Evaluating your likely current (and near future) state of health means taking into account the risk factors — such as steroid use — that affect you. Our medical diagnosis tool, The Analyst™, identifies major risk factors by asking the right questions.
Have you ever used steroids, in the form of eye drops, by mouth, injections or creams?
Possible responses:→ Don't know
→ No, definitely not
→ Minor - used for less than 2 weeks
→ Moderate - used for up to 3 months
→ Major - used for more than 3 months
The use of all steroid drugs has been associated with causing "steroid glaucoma" in certain individuals. It is thought that about 5% of people using topical steroids will have a large increase in intraocular pressures. The glaucomatous damage produced is usually stopped by discontinuing use of the steroid; the intraocular pressure returns to normal in about 2 to 4 weeks. However, for those who have been on corticosteroids for more than 4 years, chronic glaucoma can develop that requires treatment. This type of glaucoma is without symptoms and thus similar to primary or low tension open angle glaucoma. The use of steroids very rarely causes a closed angle attack. Patients on these medications need to have eye exams at least twice a year.

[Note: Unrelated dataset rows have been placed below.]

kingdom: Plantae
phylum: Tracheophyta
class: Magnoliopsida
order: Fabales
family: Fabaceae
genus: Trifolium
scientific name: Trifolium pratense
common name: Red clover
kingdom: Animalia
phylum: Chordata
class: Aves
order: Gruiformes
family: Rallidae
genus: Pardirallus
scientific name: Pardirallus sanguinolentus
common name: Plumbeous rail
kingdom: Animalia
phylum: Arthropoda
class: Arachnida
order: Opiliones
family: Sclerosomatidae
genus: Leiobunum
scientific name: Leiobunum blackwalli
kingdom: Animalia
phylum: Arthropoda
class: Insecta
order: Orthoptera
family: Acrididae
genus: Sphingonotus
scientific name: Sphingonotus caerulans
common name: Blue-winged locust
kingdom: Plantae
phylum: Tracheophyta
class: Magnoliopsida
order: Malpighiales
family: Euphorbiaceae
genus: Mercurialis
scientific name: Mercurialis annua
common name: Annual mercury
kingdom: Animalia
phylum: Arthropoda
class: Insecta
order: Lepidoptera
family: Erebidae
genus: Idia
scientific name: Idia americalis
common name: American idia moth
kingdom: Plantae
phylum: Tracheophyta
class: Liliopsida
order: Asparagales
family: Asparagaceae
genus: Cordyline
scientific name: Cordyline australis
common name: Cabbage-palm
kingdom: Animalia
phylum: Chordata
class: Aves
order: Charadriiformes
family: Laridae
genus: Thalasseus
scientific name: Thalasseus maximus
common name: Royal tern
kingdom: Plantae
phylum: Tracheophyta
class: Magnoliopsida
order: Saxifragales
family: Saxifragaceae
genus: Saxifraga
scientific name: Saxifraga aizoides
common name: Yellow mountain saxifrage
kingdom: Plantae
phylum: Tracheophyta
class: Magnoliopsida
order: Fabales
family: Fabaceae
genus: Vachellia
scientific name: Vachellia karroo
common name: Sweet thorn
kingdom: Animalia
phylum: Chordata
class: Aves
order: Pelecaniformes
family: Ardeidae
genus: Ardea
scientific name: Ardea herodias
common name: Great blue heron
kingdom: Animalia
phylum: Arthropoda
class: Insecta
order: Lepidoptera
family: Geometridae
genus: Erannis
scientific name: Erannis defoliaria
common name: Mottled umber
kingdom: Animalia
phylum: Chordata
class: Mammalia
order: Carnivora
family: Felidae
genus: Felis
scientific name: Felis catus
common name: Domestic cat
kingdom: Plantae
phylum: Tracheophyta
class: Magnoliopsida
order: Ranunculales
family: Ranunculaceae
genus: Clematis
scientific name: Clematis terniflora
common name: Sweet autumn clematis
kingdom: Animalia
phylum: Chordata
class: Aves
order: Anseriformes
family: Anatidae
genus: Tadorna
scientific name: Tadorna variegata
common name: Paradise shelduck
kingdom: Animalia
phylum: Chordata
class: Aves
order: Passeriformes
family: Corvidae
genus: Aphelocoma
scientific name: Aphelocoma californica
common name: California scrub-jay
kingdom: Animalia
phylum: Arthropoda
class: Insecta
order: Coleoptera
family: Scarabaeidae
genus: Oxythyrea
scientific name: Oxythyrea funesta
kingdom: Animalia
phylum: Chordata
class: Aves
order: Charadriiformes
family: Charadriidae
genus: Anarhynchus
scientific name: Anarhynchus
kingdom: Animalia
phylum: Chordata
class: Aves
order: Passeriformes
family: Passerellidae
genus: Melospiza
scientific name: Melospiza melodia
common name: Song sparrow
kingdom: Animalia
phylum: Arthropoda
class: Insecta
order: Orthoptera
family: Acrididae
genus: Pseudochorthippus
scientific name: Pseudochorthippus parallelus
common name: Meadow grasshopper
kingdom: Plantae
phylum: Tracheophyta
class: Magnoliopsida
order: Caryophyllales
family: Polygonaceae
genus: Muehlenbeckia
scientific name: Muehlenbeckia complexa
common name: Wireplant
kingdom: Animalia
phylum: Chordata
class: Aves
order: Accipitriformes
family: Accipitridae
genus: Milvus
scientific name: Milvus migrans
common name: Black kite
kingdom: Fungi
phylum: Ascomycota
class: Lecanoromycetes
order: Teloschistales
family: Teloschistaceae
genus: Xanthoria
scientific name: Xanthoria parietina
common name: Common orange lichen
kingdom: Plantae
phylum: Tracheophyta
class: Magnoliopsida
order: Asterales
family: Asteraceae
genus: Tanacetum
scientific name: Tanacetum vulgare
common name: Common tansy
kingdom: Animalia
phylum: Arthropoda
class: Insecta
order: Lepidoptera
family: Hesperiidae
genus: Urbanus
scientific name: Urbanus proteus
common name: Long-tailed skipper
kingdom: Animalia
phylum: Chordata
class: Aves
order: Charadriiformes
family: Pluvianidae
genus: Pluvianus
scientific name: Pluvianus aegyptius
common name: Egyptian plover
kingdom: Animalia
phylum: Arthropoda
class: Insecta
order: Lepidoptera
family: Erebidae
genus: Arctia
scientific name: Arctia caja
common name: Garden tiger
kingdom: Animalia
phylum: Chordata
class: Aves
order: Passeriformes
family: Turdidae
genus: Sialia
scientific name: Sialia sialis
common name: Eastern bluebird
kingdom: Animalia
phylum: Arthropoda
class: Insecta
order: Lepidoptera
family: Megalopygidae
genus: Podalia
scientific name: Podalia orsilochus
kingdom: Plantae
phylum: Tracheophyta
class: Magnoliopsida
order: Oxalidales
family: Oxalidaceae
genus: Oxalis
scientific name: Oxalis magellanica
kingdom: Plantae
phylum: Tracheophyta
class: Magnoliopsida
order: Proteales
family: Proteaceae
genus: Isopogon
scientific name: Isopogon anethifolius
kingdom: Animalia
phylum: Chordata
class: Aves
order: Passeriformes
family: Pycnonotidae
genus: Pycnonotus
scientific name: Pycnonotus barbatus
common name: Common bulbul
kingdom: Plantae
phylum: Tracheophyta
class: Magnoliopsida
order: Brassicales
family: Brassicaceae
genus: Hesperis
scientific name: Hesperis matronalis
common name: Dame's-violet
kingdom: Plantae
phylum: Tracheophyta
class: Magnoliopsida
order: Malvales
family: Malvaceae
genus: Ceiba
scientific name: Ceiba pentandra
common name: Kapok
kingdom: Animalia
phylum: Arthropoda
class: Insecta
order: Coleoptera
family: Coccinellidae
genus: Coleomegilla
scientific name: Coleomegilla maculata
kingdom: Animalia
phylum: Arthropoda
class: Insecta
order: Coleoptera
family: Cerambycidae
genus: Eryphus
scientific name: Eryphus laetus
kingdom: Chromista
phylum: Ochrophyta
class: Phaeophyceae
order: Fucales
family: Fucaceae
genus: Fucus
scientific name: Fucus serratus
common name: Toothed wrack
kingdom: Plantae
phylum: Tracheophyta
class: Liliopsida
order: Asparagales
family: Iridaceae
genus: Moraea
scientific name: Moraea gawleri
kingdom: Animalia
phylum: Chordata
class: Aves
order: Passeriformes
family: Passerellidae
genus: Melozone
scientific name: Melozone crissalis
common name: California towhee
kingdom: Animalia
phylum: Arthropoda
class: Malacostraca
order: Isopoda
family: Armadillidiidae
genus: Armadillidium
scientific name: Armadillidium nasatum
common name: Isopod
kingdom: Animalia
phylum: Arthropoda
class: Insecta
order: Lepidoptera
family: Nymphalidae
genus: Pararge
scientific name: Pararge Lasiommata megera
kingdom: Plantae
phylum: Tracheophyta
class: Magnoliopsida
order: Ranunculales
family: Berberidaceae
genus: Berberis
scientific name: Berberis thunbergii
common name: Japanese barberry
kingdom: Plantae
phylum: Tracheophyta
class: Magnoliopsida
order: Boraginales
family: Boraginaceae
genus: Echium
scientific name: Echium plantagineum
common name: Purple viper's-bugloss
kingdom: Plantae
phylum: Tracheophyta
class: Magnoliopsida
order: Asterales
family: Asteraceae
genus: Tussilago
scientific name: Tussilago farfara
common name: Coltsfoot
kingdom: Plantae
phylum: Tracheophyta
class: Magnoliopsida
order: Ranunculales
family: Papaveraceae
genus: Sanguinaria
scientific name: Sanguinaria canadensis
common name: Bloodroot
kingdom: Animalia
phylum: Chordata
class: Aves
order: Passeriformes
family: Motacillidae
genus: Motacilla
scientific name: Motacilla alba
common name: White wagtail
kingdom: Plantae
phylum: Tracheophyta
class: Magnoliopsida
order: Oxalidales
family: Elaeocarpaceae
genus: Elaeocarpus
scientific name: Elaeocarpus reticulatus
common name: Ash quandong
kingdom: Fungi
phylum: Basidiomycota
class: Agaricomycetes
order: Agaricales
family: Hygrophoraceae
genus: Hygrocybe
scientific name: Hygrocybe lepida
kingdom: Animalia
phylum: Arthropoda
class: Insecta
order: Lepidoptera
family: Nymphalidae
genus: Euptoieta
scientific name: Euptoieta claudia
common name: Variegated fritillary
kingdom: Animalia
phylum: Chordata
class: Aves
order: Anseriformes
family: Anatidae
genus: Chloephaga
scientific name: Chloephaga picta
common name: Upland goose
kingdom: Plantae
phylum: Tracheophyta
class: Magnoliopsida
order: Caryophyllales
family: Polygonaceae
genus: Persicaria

If you are using or have used steroid drugs, you may have 'steroid rosacea', a rosacea-like condition on the face caused by potent topical steroids. After several weeks of applying a topical steroid to the eyelids, cheeks or chin the affected area becomes red. Small papules (bumps) and pustules appear intermittently, and may be especially severe when the topical steroid cream is discontinued. If the steroid creams are used for months or years, broken capillaries (telangiectasia) may develop.
A similar condition can arise in other areas treated with topical steroids, particularly the groin and genitals where the absorption of the steroid through the skin is higher. Occasionally steroid rosacea is confused with tinea faciei incognito, a fungal infection masked by topical steroids.